Lavoro, la Cassazione: “Non è licenziabile chi aderisce all’accordo sul demansionamento”

Chi aderisce all’accordo sindacale sul demansionamento nell’ambito di una procedura di mobilità, non può essere licenziato: lo ha stabilito una sentenza della Sezione Lavoro della Corte di Cassazione che ha accolto il ricorso di un lavoratore, il quale da impiegato era passato a fare l’operaio e in seguito licenziato. I giudici delle Suprema Corte hanno sentenziato che l’azienda non ha il potere unilaterale di disattendere l’accordo sindacale che prevede la possibilità per il dipendente di svolgere una mansione inferiore a quella ricoperta in precedenza.

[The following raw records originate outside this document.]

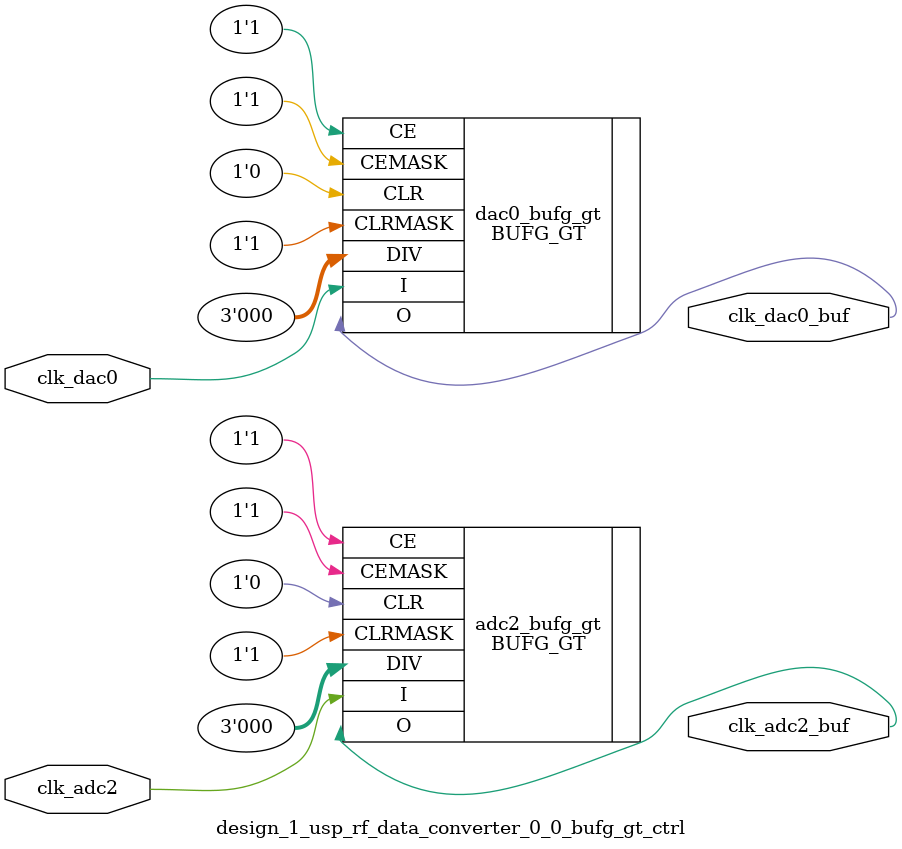
<source format=v>


`timescale 1ns / 1ps

(* DowngradeIPIdentifiedWarnings="yes" *)
module design_1_usp_rf_data_converter_0_0_bufg_gt_ctrl (
  // DAC Fabric Feedback Clock for Tile 0
  input    clk_dac0,
  output   clk_dac0_buf,
      
  // ADC Fabric Feedback Clock for Tile 2
  input    clk_adc2,
  
  output   clk_adc2_buf
    
);

  BUFG_GT dac0_bufg_gt
  (
    .I       (clk_dac0),
    .CE      (1'b1),
    .CEMASK  (1'b1),
    .CLR     (1'b0),
    .CLRMASK (1'b1),
    .DIV     (3'b000),
    .O       (clk_dac0_buf)
  );  

 
  BUFG_GT adc2_bufg_gt
  (
    .I       (clk_adc2),
    .CE      (1'b1),
    .CEMASK  (1'b1),
    .CLR     (1'b0),
    .CLRMASK (1'b1),
    .DIV     (3'b000),
    .O       (clk_adc2_buf)
  );  

endmodule

</source>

A ripotare la notizia, a firma di Paola Rossi è il quotidiano di economia e finanza “Il Sole 24 Ore” in un apposito inserto dedicato al diritto del Lavoro. In sostanza i giudici di merito, secondo quelli di legittimità “nell’attribuire il corretto significato giuridico all’accordo previsto dal comma 11 dell’articolo 4 della legge del 1991 sulla mobilità. L’azienda aveva, infatti, concluso con le rappresentanze sindacali un accordo che prevedeva il riassorbimento di lavoratori eccedenti tramite assegnazione a mansioni diverse da quelle svolte, anche inferiori.
L’accordo vincola il datore che non potrà ignorare la disponibilità al ricollocamento in posizioni “più basse” per professionalità e retribuzione. La vincolatività dell’eventuale accordo che apre al demansionamento, ma al mantenimento del posto di lavoro, è dimostrata anche dalla circostanza che la dequalificazione del dipendente in un nuovo ruolo aziendale non deve essere oggetto di specifica trattativa e consenso della parte più debole, il lavoratore”.
Nella fattispecie, quindi, conclude la giornalista “Le regole concordate sono sufficienti al demansionamento del dipendente che ovviamente può scegliere di dimettersi per l’assenza di gradimento della nuova posizione che gli va però offerta e soprattutto su sua richiesta non gli può essere negata col silenzio dell’imprenditore”.